Last month, Yellowstone National Park experienced a massive 1,000 year-flood event. Around 10,000 people were evacuated as homes crumbled, roads flooded, and bridges were swept away. The destruction left entire communities isolated. EcoFlight was on-site days later. Working with Park County Environmental Council, we convened around thirty individuals to meet and fly the inundated river. With members of the local community, many whose livelihoods depend on Yellowstone NP tourism, geomorphologists, conservationists, and the media, we captured aerial photography and video, and provided a platform for the community to voice their concerns to the press and town leaders. Last month, extreme rains fell on unstable, melting snowpack in and around Yellowstone National Park. The inundation of rain coincided with a warm spell that caused a rapid increase in snowmelt that led to massive flooding and mudslides.
This 1,000 year-flood event caused evacuations of around 10,000 Yellowstone National Park visitors, workers, and those in gateway communities.
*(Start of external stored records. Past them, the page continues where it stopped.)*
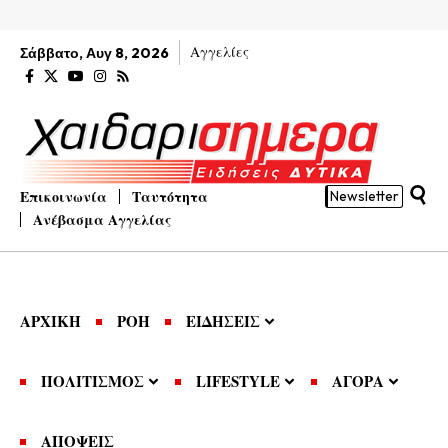
Αγγελίες
Σάββατο, Αυγ 8, 2026
Επικοινωνία
Ταυτότητα
Newsletter
Ανέβασμα Αγγελίας
ΑΡΧΙΚΗ
ΡΟΗ
ΕΙΔΗΣΕΙΣ
ΠΟΛΙΤΙΣΜΟΣ
LIFESTYLE
ΑΓΟΡΑ
ΑΠΟΨΕΙΣ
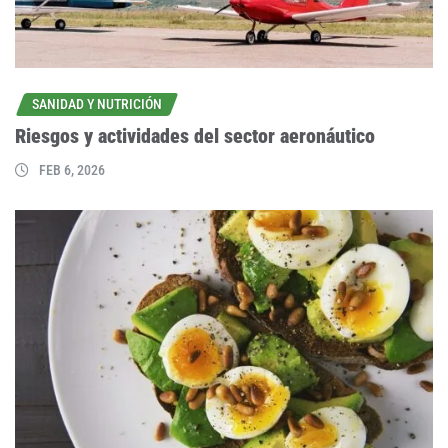
SANIDAD Y NUTRICIÓN
Riesgos y actividades del sector aeronáutico
FEB 6, 2026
Rain deluged the Yellowstone, Stillwater, and Clarks Fork Rivers. The region experienced massive flooding of campsites and roads, sweeping away multiple homes and flooding hundreds more, destroying sewage infrastructure, compromising drinking water, taking out bridges and roads, and isolating individuals and communities. The Gardiner to Mammoth road, where the park headquarters are located, was swept into the charging river, destroying one of the park's main entrances.The park was closed on June 13th. Many people and businesses in Gardiner, Red Lodge, and other communities are undergoing the weight of these changes to their tourist-based livelihoods and economies.
The resilient communities, leaders, and park employees are recovering and rebuilding, having already re-opened the south, west, and east entrances, along with the south and north loops that give access to many beloved attractions like Old Faithful. Flood recovery efforts continue to be underway.
Yellowstone is the world's first national park, and is incredibly beloved by Americans and visitors from around the globe. The Park is celebrating its 150th anniversary this year. This historic year for Yellowstone is met with the worrying effects of a warming climate - strong weather events are projected to increase, threatening the landscapes we love, livelihoods, and people.